Search the listing below for the word "down" and copy each line where it appears.

★ ★ ★

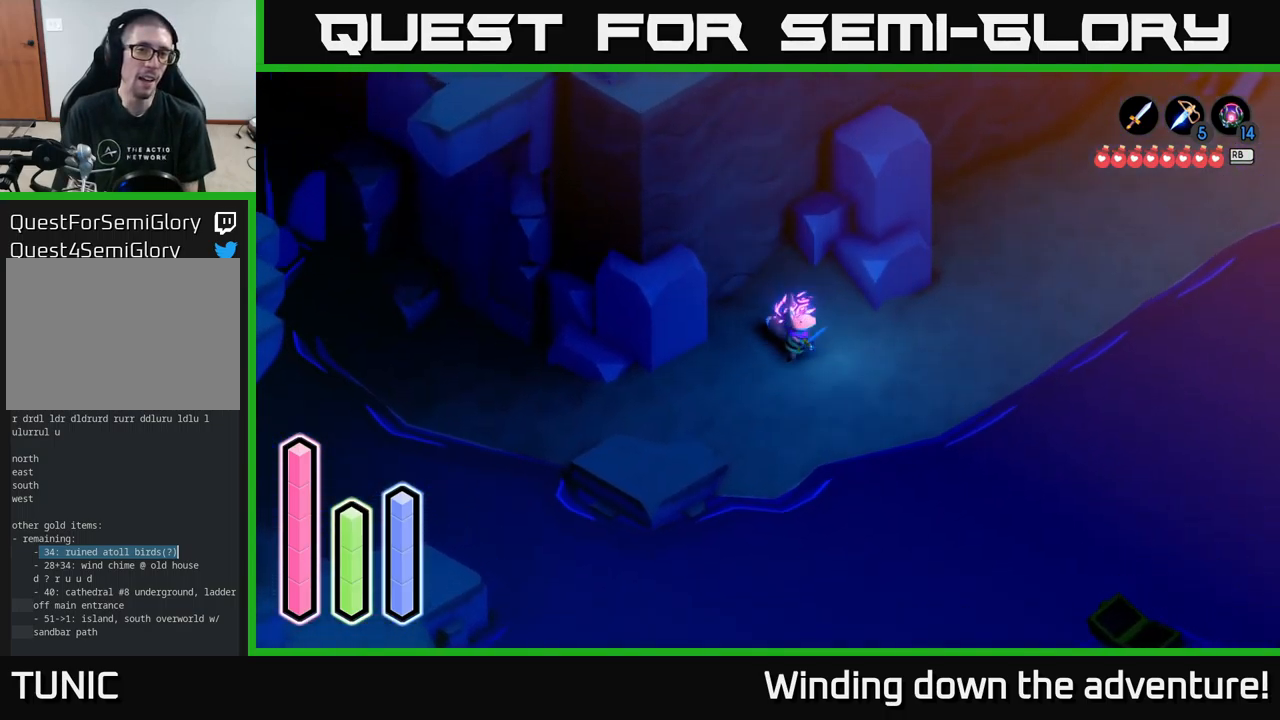
{"buttons": [], "left_stick": "up-right", "right_stick": "center", "events": [[67, "left_stick", "right"], [250, "left_stick", "up-right"]]}
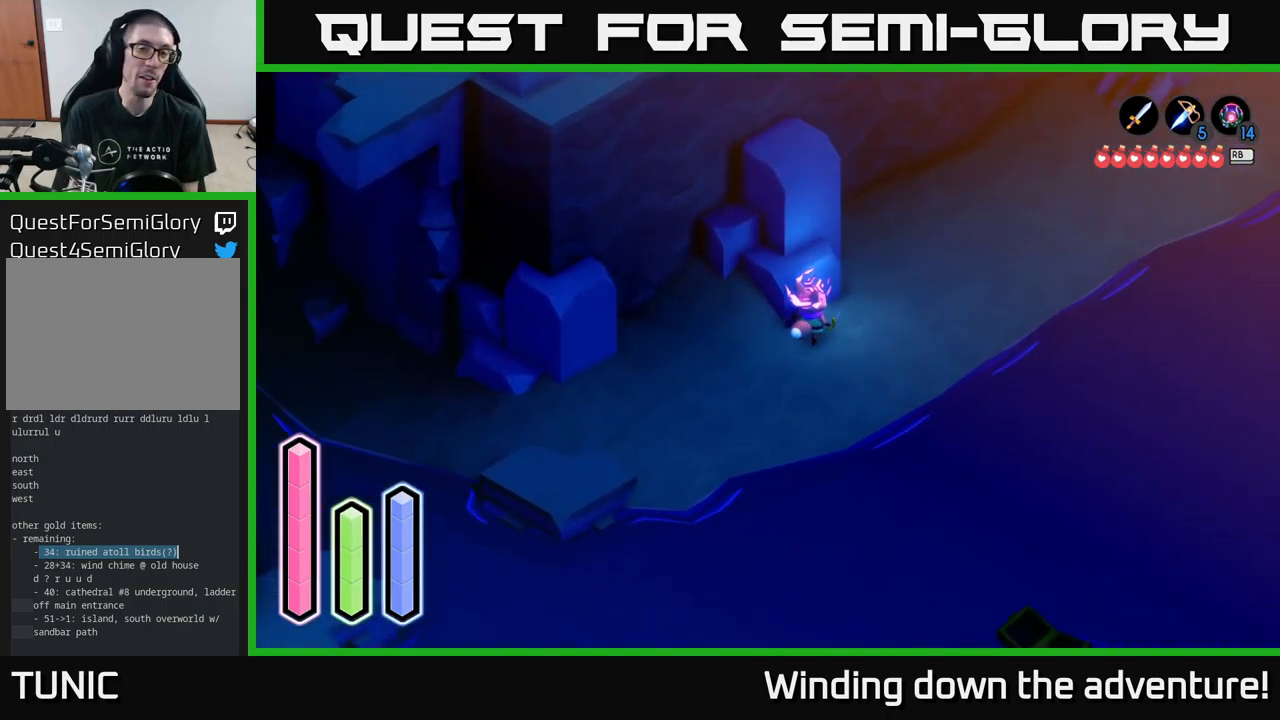
{"buttons": [], "left_stick": "up-right", "right_stick": "center", "events": [[167, "A", "down"], [467, "A", "up"]]}
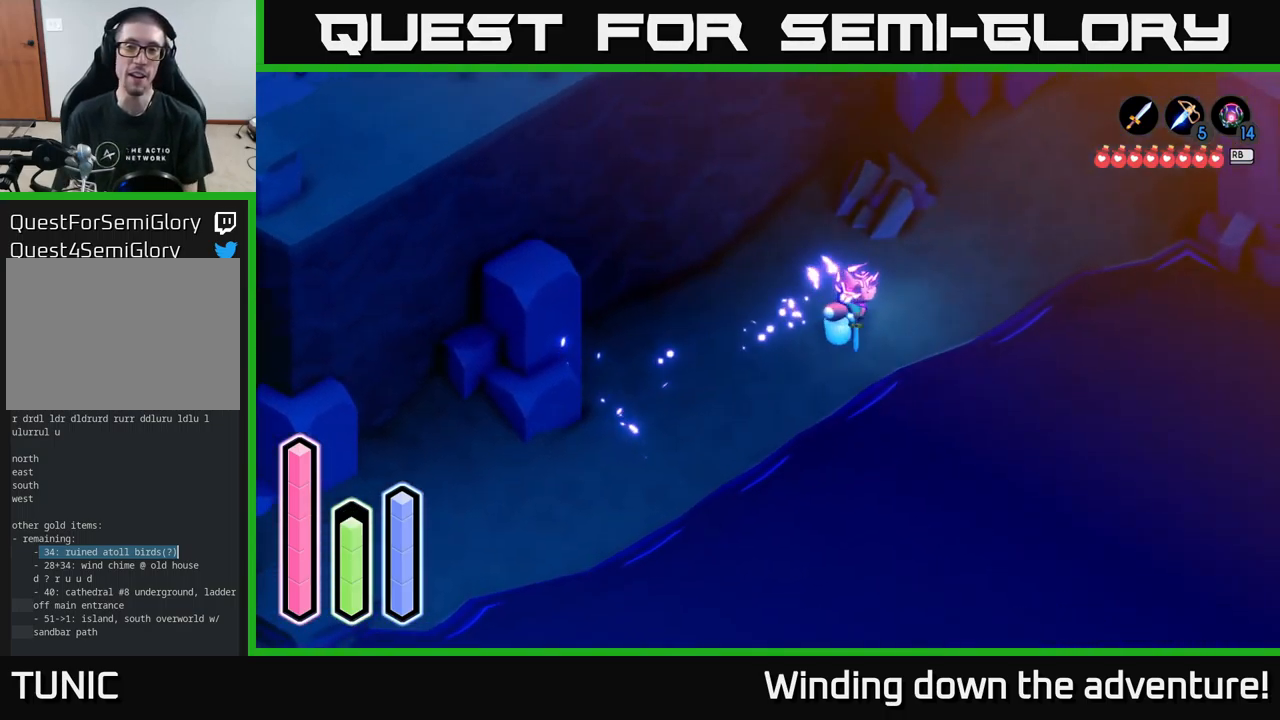
{"buttons": ["A"], "left_stick": "up-right", "right_stick": "center", "events": [[233, "A", "down"]]}
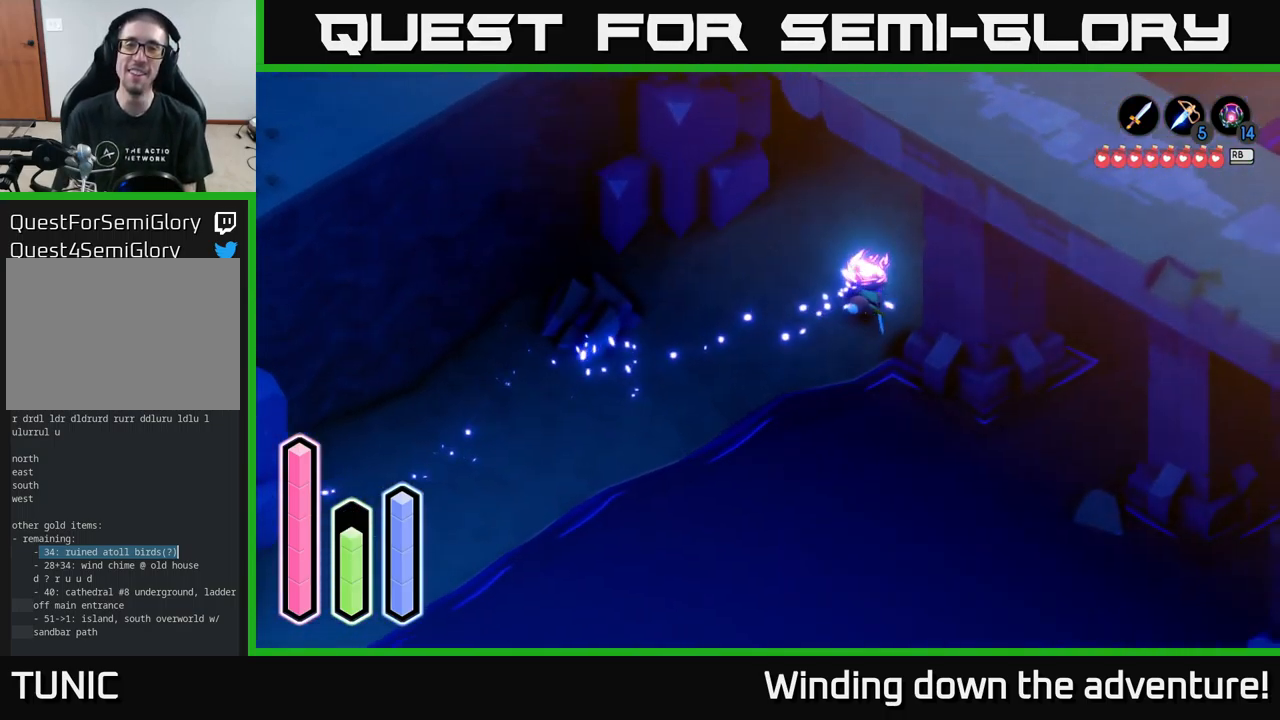
{"buttons": ["A"], "left_stick": "up-right", "right_stick": "center", "events": []}
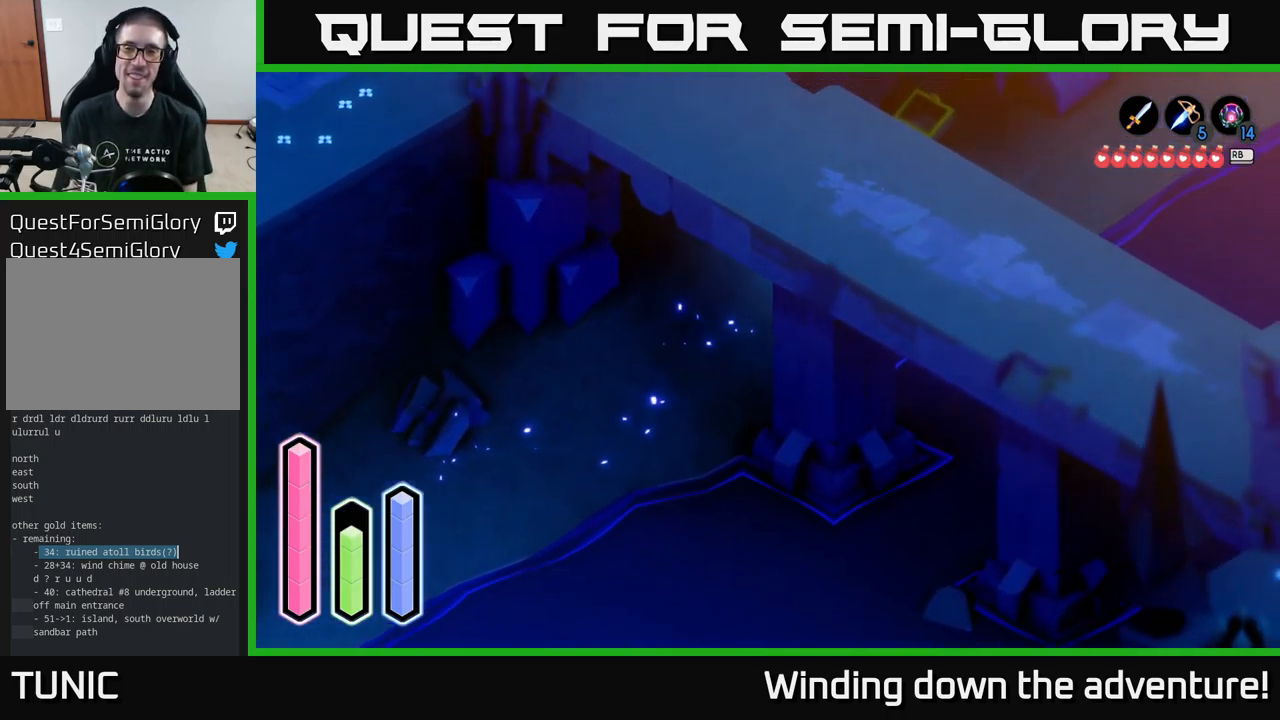
{"buttons": ["A"], "left_stick": "up-right", "right_stick": "center", "events": [[133, "A", "up"], [200, "A", "down"]]}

★ ★ ★

▸ Exercise result
{"buttons": [], "left_stick": "up-right", "right_stick": "center", "events": [[167, "A", "down"], [467, "A", "up"]]}
{"buttons": ["A"], "left_stick": "up-right", "right_stick": "center", "events": [[233, "A", "down"]]}
{"buttons": ["A"], "left_stick": "up-right", "right_stick": "center", "events": [[133, "A", "up"], [200, "A", "down"]]}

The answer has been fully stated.